> Data for processing:
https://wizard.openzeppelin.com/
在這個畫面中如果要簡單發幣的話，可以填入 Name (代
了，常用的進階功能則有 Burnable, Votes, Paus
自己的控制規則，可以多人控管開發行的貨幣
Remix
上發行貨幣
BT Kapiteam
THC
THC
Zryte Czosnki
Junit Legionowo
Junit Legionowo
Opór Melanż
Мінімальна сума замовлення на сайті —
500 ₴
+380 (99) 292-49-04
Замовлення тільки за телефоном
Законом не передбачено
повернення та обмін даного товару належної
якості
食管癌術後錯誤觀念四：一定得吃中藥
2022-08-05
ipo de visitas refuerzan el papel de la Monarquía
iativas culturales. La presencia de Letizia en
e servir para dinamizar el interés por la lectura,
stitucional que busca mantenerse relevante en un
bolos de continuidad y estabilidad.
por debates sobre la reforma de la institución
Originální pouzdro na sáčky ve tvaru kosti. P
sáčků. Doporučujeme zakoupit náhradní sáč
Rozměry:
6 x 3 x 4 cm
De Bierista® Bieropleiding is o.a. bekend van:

--

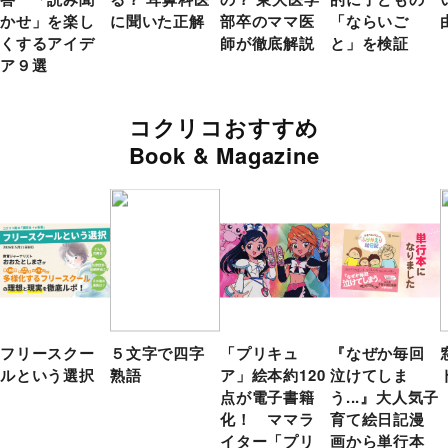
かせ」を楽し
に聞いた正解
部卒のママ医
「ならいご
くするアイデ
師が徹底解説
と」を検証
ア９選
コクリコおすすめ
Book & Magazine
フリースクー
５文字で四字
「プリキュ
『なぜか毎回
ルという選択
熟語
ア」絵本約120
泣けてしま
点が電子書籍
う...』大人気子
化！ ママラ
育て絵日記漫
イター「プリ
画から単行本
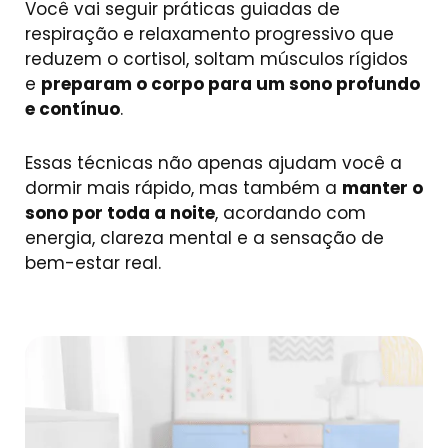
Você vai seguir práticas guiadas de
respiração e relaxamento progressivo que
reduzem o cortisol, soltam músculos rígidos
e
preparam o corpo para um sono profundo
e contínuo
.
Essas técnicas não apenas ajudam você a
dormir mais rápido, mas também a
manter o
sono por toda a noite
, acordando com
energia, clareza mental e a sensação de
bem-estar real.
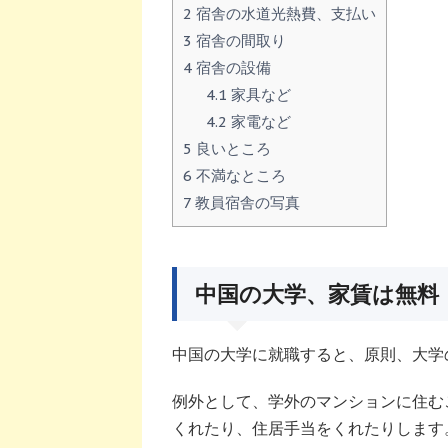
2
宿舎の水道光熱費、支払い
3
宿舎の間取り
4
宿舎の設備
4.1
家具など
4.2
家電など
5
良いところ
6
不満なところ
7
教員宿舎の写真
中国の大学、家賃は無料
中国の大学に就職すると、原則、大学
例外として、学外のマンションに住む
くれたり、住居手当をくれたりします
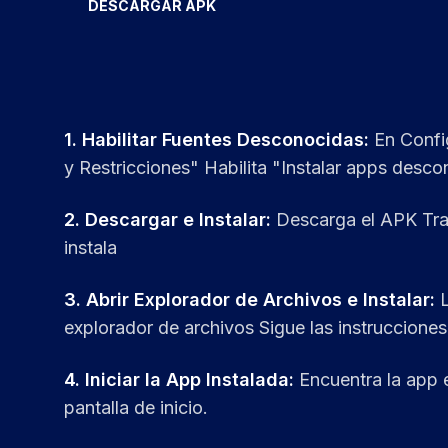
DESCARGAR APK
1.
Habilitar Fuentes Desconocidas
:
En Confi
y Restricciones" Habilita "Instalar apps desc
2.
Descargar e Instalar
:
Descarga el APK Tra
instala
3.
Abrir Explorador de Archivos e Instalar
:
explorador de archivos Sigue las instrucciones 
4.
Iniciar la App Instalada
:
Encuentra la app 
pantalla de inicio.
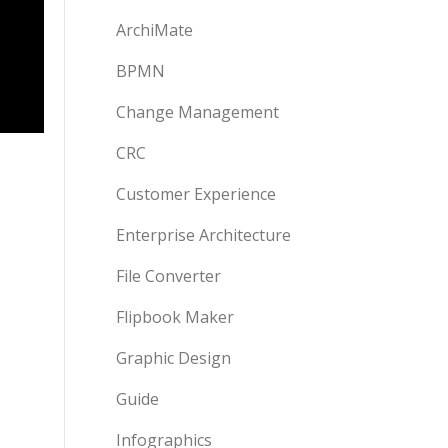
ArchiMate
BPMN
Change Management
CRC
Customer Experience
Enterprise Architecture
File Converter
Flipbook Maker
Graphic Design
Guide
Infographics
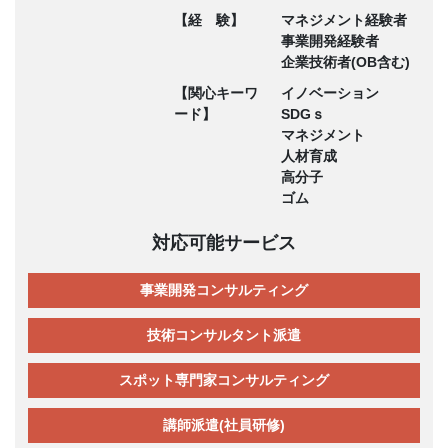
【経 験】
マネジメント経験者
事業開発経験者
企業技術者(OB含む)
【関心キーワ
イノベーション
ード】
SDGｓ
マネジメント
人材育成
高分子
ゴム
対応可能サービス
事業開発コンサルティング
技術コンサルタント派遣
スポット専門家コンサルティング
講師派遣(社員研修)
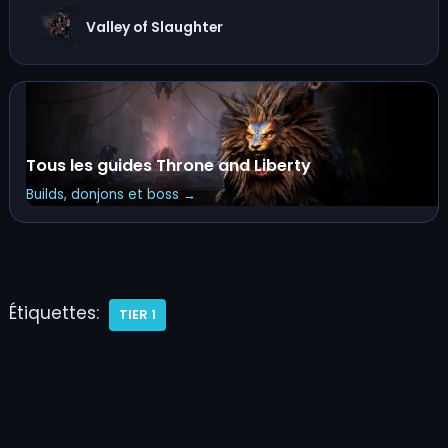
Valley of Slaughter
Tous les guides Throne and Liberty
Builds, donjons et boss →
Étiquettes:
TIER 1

--

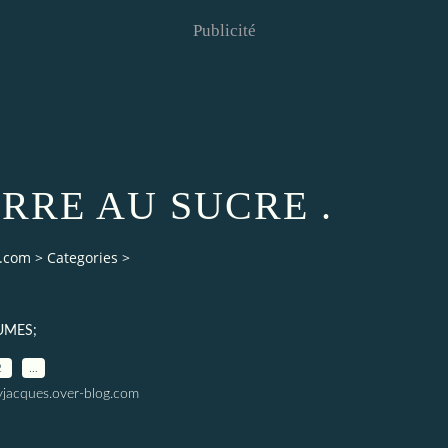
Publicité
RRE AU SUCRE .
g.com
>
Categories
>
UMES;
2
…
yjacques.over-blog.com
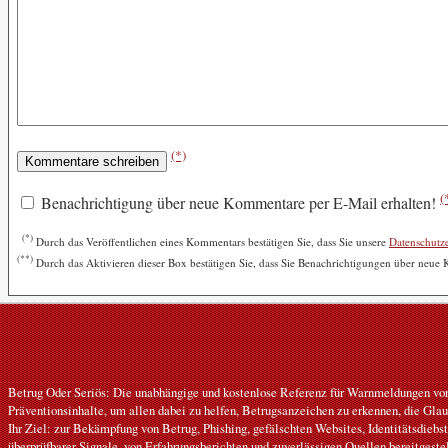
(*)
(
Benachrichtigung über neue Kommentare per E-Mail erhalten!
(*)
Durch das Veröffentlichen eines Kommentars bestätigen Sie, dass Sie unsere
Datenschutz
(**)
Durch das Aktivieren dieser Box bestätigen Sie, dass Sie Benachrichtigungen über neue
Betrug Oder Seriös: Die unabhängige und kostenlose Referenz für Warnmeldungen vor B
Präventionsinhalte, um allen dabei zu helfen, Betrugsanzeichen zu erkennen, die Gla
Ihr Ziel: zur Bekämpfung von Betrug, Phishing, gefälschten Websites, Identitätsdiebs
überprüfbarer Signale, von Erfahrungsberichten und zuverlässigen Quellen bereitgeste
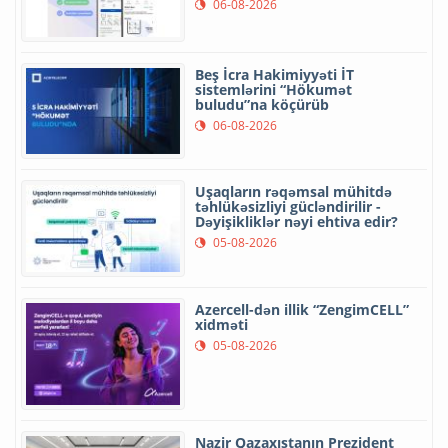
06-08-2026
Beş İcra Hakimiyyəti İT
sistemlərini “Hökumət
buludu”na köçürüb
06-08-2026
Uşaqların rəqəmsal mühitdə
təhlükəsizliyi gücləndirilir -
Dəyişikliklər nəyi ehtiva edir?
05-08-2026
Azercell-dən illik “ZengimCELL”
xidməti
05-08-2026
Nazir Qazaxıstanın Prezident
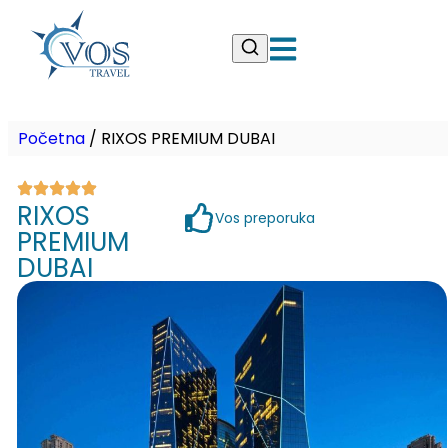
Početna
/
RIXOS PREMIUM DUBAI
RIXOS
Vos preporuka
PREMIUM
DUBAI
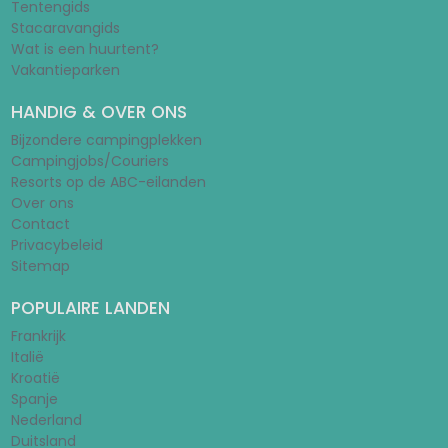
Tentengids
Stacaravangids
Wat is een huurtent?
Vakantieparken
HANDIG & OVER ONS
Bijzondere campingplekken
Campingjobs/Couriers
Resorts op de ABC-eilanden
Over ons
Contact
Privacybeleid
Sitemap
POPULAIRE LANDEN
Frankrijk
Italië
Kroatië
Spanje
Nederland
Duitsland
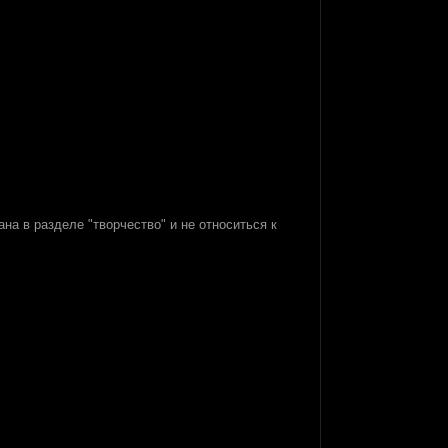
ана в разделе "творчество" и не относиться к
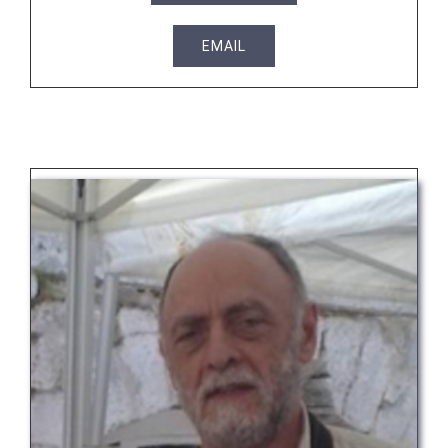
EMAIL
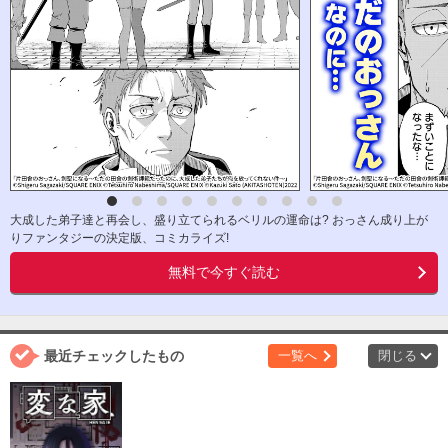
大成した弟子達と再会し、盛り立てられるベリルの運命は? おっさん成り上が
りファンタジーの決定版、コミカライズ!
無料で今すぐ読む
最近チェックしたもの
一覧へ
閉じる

> Work order: Reproduce the lines of the listing verbatim, starting at the line containing "DESCARGAR APK" and ending at the line containing "Infographics", both included. Omit the pictures from your answer.

> Answer to the problem:
DESCARGAR APK
1.
Habilitar Fuentes Desconocidas
:
En Confi
y Restricciones" Habilita "Instalar apps desc
2.
Descargar e Instalar
:
Descarga el APK Tra
instala
3.
Abrir Explorador de Archivos e Instalar
:
explorador de archivos Sigue las instrucciones 
4.
Iniciar la App Instalada
:
Encuentra la app 
pantalla de inicio.
ArchiMate
BPMN
Change Management
CRC
Customer Experience
Enterprise Architecture
File Converter
Flipbook Maker
Graphic Design
Guide
Infographics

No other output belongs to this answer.